Originally created 02/18/99

Russian parliament's upper house approves 1999 budget



MOSCOW -- Parliament's upper house on Wednesday approved Russia's 1999 budget, but the spending plan appears unlikely to soothe Western lending agencies or please many Russians.

Prime Minister Yevgeny Primakov admitted the budget's faults but insisted it was the only option for Russia to pull itself out of its economic crisis.

"You have paved the way for intensive work in the economy. Thank you very much," Primakov told the house after it voted 130-18 to approve the budget.

"To a maximum degree, we've aspired to make this budget socially oriented as well as realistic," he said.

The lower house had already approved the budget, so now it awaits only the signature of President Boris Yeltsin.

But the main question that would decide Russia's economic future -- whether or not it gets new loans from the International Monetary Fund -- remains unanswered.

The IMF has criticized the budget as overly optimistic because of its estimates of 30 percent inflation for 1999 and an average ruble rate of 21.5 to the dollar. The fund has said it would provide no loans unless the Russian government overcomes internal resistance and goes ahead with free-market reforms.
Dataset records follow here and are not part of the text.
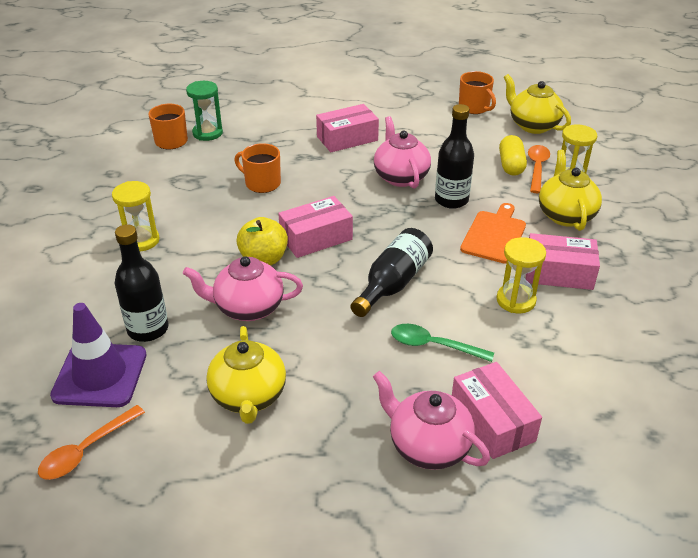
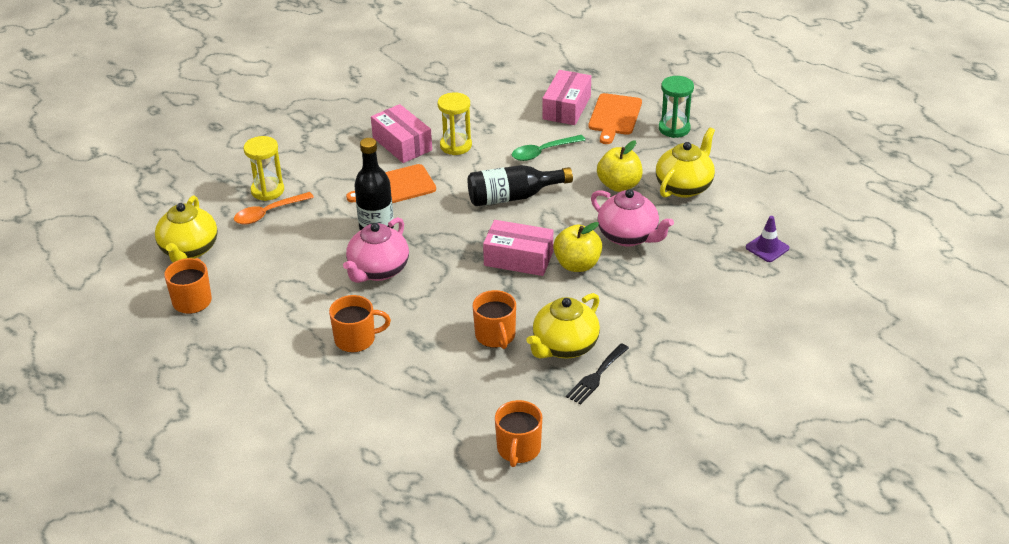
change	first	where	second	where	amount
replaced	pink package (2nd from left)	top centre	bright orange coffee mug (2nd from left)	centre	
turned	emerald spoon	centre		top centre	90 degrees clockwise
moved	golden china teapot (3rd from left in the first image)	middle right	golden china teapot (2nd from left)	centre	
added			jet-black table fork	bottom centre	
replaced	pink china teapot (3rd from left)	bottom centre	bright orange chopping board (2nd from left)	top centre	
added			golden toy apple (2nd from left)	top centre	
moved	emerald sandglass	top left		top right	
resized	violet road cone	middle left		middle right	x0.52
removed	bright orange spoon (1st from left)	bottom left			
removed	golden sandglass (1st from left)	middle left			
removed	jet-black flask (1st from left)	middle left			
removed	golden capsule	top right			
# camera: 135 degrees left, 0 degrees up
Russia is desperate for new IMF money to pay off at least part of its huge foreign debts and avoid becoming a debt pariah like Iraq or Sudan. Russia also cannot get its remaining debts restructured, or receive new lending of any kind, without an accord with the IMF.

"I don't want to think about this scenario," Russian Deputy Finance Minister Mikhail Kasyanov said in a recent interview.
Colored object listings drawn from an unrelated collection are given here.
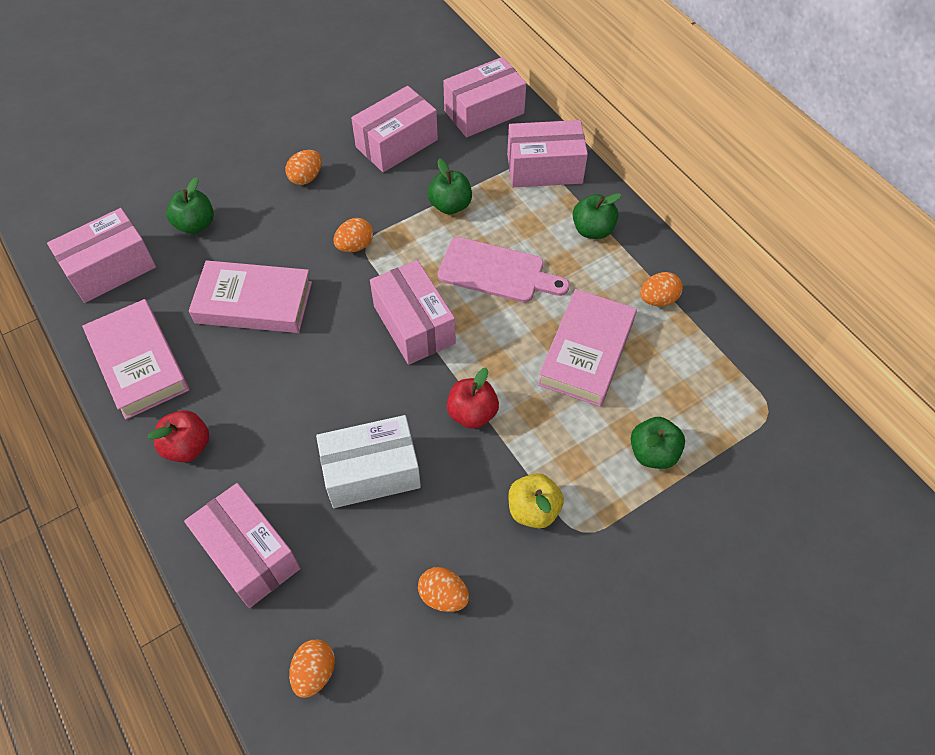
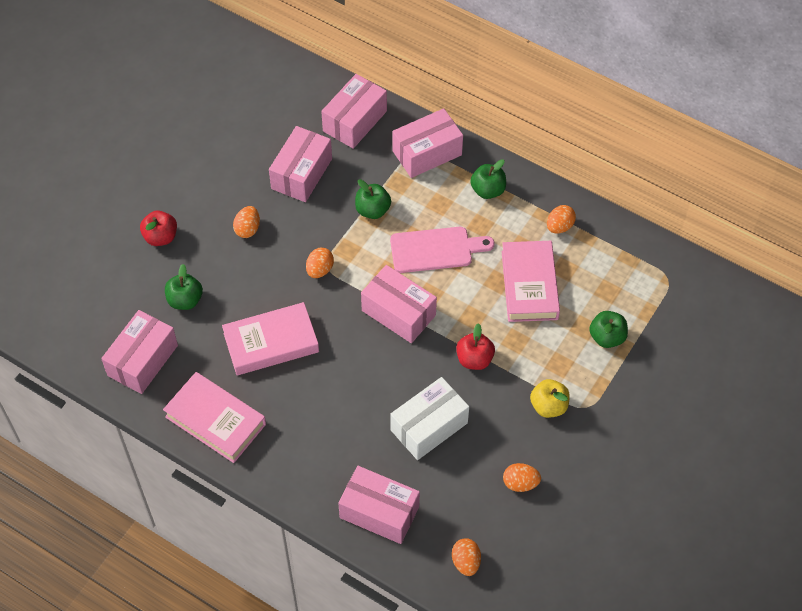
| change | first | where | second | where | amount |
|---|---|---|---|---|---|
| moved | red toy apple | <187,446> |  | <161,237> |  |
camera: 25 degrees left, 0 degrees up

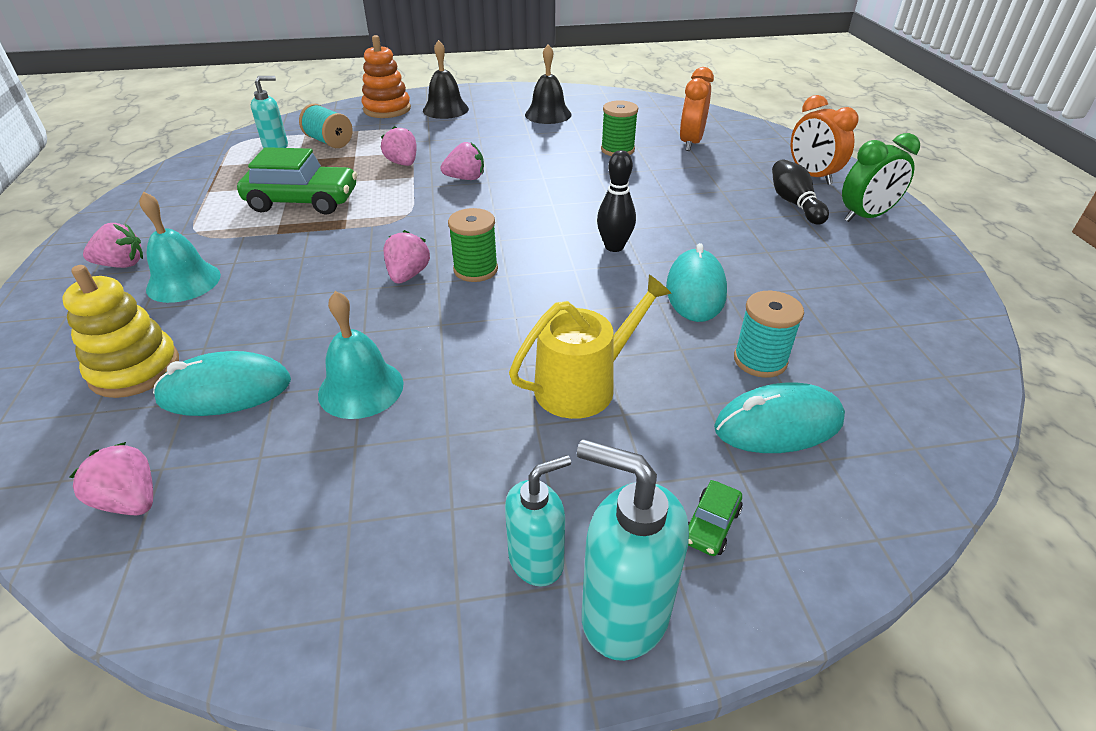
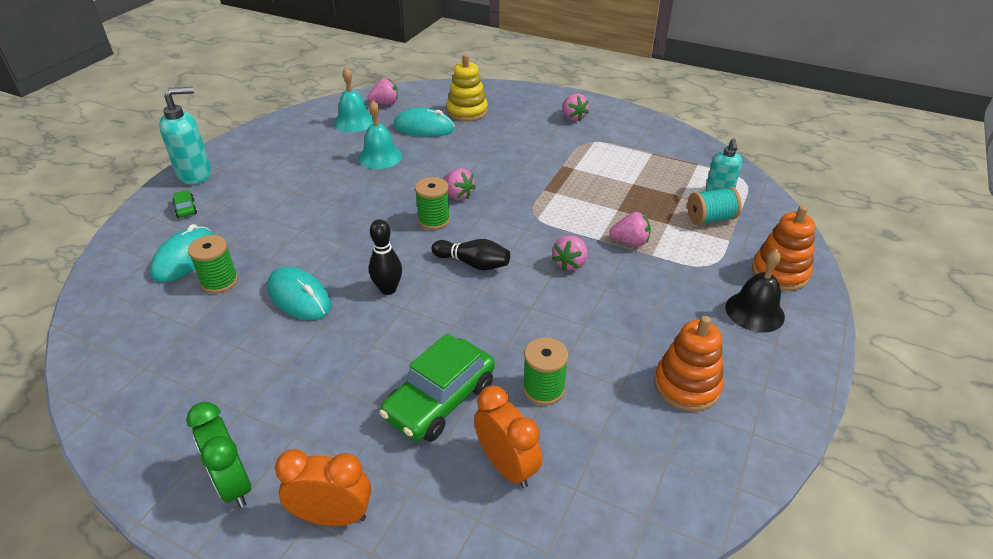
| change | first | where | second | where | amount |
|---|---|---|---|---|---|
| removed | aqua soap dispenser | <537,560> |  |  |  |
| removed | bright yellow sprinkling can | <584,385> |  |  |  |
| moved | aqua bell | <183,282> |  | <354,121> |  |
| moved | green toy car | <303,201> |  | <440,400> |  |
| moved | ebony tenpin | <794,203> |  | <473,263> |  |
| replaced | ebony bell | <548,114> | orange stacking rings | <686,385> |  |
| recoloured | aqua reel of thread | <760,360> | green reel of thread | <219,281> |  |
| turned | pink berry | <122,264> |  | <573,117> | 45 degrees counterclockwise |
| turned | aqua mouse | <225,390> |  | <424,128> | 75 degrees clockwise |
| turned | green bedside clock | <865,216> |  | <233,484> | 45 degrees counterclockwise |
camera: 125 degrees right, 0 degrees up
The new budget is likely to implode by midsummer if no IMF money arrives, many analysts have warned. Foreign creditors are also expected to start seizing Russia's assets abroad, the former first deputy chief of Russia's Central Bank, Sergei Alexashenko, said earlier this week.

The 1999 budget factors in new IMF loans, though none have been promised, and some analysts say the Russian government badly overestimates its chances for getting the money.

"The Russian government has not totally understood how much it should reform finances in order to comply with the IMF," said Jacques Delpla, European economist for Barclays Capital in Paris.

But the deeper fiscal cuts sought by the IMF would mean an even worse plight for millions of impoverished Russians.

Two-thirds of Russians already live below the official poverty line, according to government estimates, and low budgetary spending means that pensions, state workers' wages, and social payments aren't getting any bigger.

Russia's coffers are so bare that the budget calls for spending of just $25 billion and revenues of only $21 billion for the entire year.

The U.S. government collects and spends more than $30 billion in a typical week.